In fact, the load average should ideally be equal to the number of CPUs, so when determining the load average, it's supposed to first determine that how many CPUs the system has. When the load average is more than the number of CPUs, the system is overloaded.
The problem is that the average CPU load is divided into three values of 1 minute / 5 minutes / 15 minutes in the figure below. What should we look at?
Generally, you should inpect three times. By analyzing the trend of system load, you can get a more complete understanding of the current load situation:
Workloads, such as StatefulSets and DaemonSets, rely on persistent storage services, and some of their own components and services also require persistent storage support, and such backend storage relies on disks (e.g. block storage or network shared storage). Providing a real-time monitoring for disk usage is an important part of maintaining high data reliability. Since in the day-to-day management of Linux systems, cluster admin may experience data loss due to insufficient disk space, or even system crashes. Therefore, it's crirical to pay attention to the system's disk usage and ensure that the file system is not occupied or abused. If you find that the disk usage is too high, you can save disk space by cleaning up unnecessary images.
Each file must have an inode to store the meta information of the file, such as the creator of the file, the date of creation, the inode also consumes hard disk space, and a large number of cache small files can easily cause the inode resources to be exhausted. Also, it is possible that the inode has run out, but the hard disk is not full, in that case it's impossible to create a new file on the hard disk.
The monitoring of inode usage can just discover the above-mentioned situations in advance, help cluster admin to know the usage of the cluster inode, as well as prevent the cluster from working properly due to the exhaustion of the inode, and prompt the admin to clean up the temporary files in time.

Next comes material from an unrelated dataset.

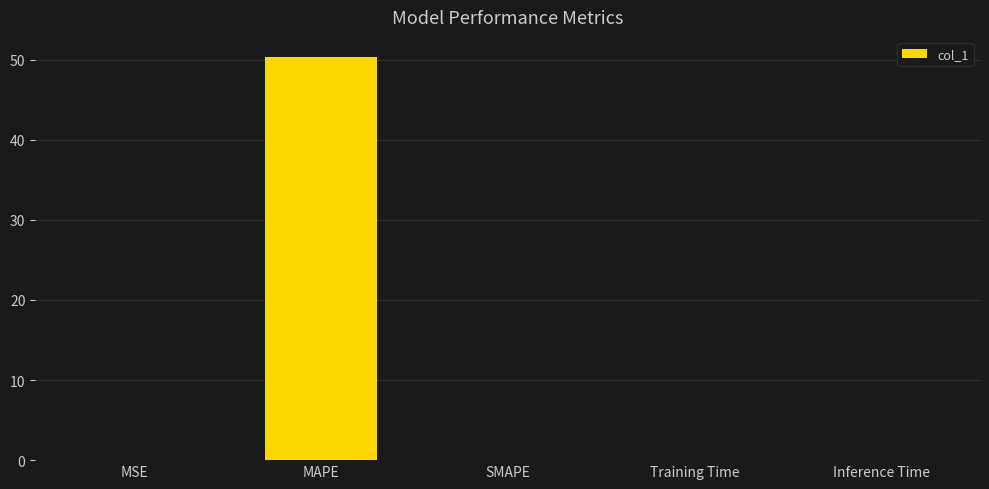

What is the average value?

10.1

The above mentioned disk utilization monitoring, disk throughput and IOPS monitoring are also indispensable, so that cluster admin can adjust the data layout and other management activities to achieve optimize the overall performance of the cluster.

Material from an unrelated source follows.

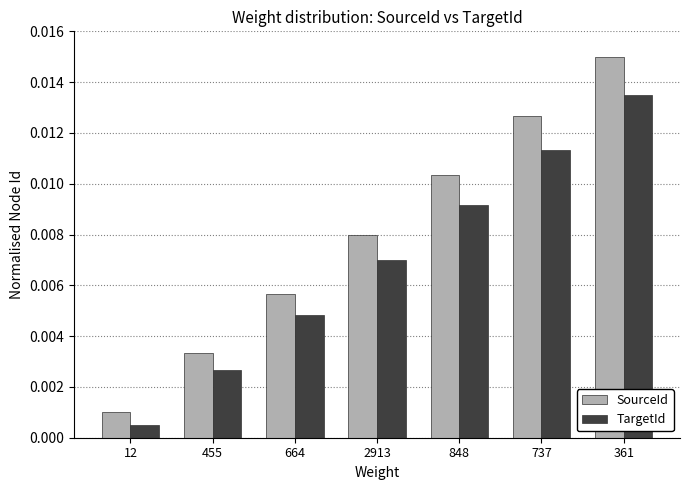

Rank the series by their average value, from highest to lowest.

SourceId, TargetId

Throughput refers to the speed at which a disk transfers data streams in MB/s. The transmitted data is the sum of read and write data. This indicator has an important reference role when transferring large pieces of discontinuous data.
For a disk, a sequential read or sequential write of a disk is called a disk I/O. The IOPS of a disk is the sum of the number of consecutive reads per disk and the number of consecutive writes per second. This indicator has important reference significance when transmitting small pieces of discontinuous data.
The Network Bandwidth refers to the ability of the network card to receive or send data every second, in Mbps (megabits per second).
Pod running status supports filtering the total number of Pod in the three states, i.e. Running, Warning, Completed. The completed state is usually a Pod such as a Job or CronJob, and the number of Pods in the warning state needs special attention.
The node usage ranking is very useful for node monitoring. It supports ranking by CPU usage, CPU average load, memory usage, local storage usage, inode utilization, and Pod utilization. By sorting in ascending and descending order, cluster admin can quickly identify potential problems or locate a node with insufficient resources.